Publié le 16 octobre 2013 par Copeau @Contrepoints
Analyse

De Brignoles à Genève

Publié Par Pierre Chappaz, le 16 octobre 2013 dans Politique, Suisse

Montée du FN en France, de l’UDC et du MCG en Suisse : revue des points communs et des différences.

Par Pierre Chappaz, depuis Genève, Suisse.

Le Pen Freysinger

Marine Le Pen, FN (France), Oskar Freysinger, UDC (Suisse).

Le FN a gagné dans le canton de Brignolles. À Genève, le Mouvement des Citoyens Genevois (MCG) et l’UDC, ont obtenu plus de 30% des voix aux premier tour des élections du 6 Octobre.

Mêmes causes, mêmes effets ?

La lutte contre l’immigration excessive et l’insécurité sont des priorités pour ces partis, des deux côtés de la frontière.

En France comme en Suisse, les électeurs de ces partis veulent aussi exprimer leur rejet du système. En Suisse comme en France, les médias de gauche tirent à boulets rouges contre « l’extrème-droite », ce qui ne fait que renforcer la détermination des électeurs qui suspectent, à juste titre, une connivence entre la presse et les partis traditionnels.
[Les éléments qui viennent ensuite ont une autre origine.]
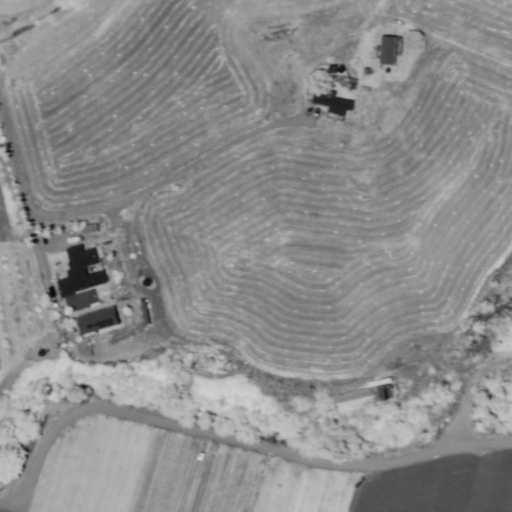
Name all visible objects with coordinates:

Et puis, les Suisses romands regardent beaucoup les chaînes françaises, ce qui explique qu’ils soient à la fois plus à gauche que le reste de la Suisse, et plus sensibles aux thèses populistes.

À première vue, il y a bien des points communs entre la montée du FN en France, de l’UDC et du MCG en Suisse. Mais comme nous allons le voir, il y a aussi des différences, et elles sont intéressantes.
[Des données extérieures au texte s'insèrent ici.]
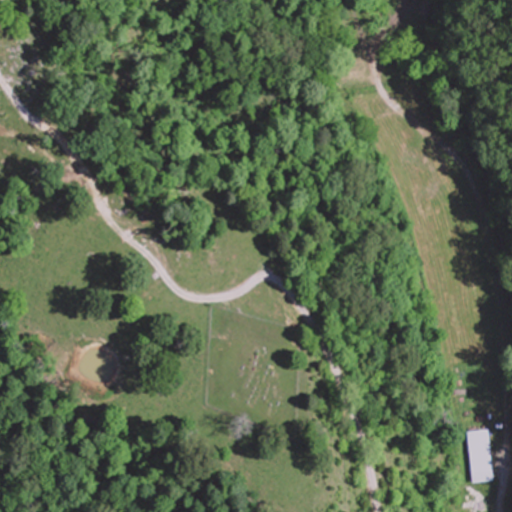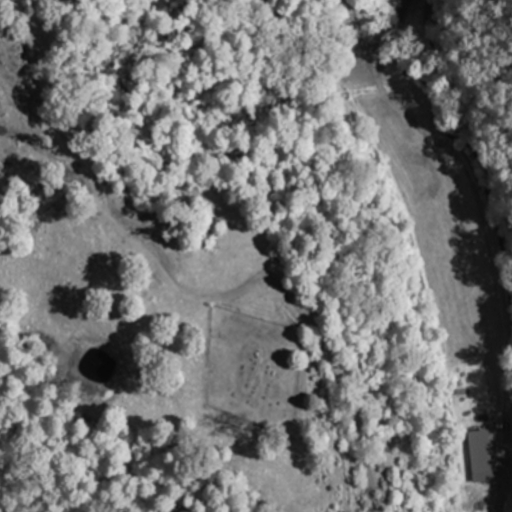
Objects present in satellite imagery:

Immigration, insécurité, chômage

En France, l’immigration est arabe et africaine, attirée par le système social le plus dispendieux de la planète. Cette population musulmane ne s’intègre pas bien dans la société française, qui se pose des questions métaphysiques sur son « identité », tant elle a perdu ses repères et ses valeurs. L’idéologie dominante en France a même abandonné l’idée d’assimiler ces populations, assimilation est devenu un mot tabou. Les médias, et les politiques professionnels des partis « UMPS », préfèrent chanter en cœur la chanson de la « diversité ».
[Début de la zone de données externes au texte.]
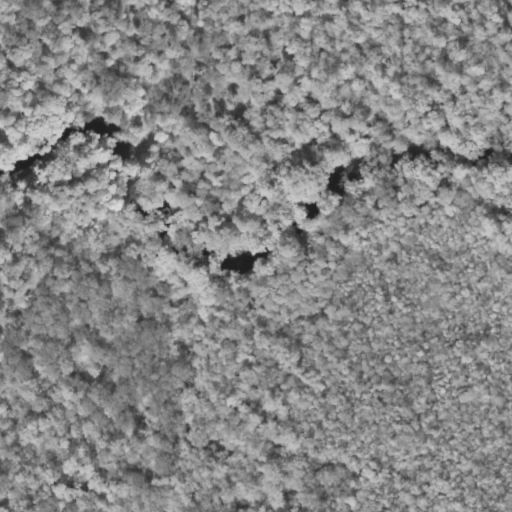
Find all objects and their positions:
river: (229, 265)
En Suisse romande, l’immigration ce sont les Français, nombreux autour du Lac, et aussi les Kosovars, réfugiés de la guerre des Balkans, et les internationaux (anglais, américains…) de l’ONU et des autres organismes basés dans la cité de Calvin. 60% des habitants de Genève ne sont pas Suisses. Sans compter les Français qui viennent chaque jour travailler à Genève, ces frontaliers contre lesquels lutte le MCG, soit 80.000 personnes.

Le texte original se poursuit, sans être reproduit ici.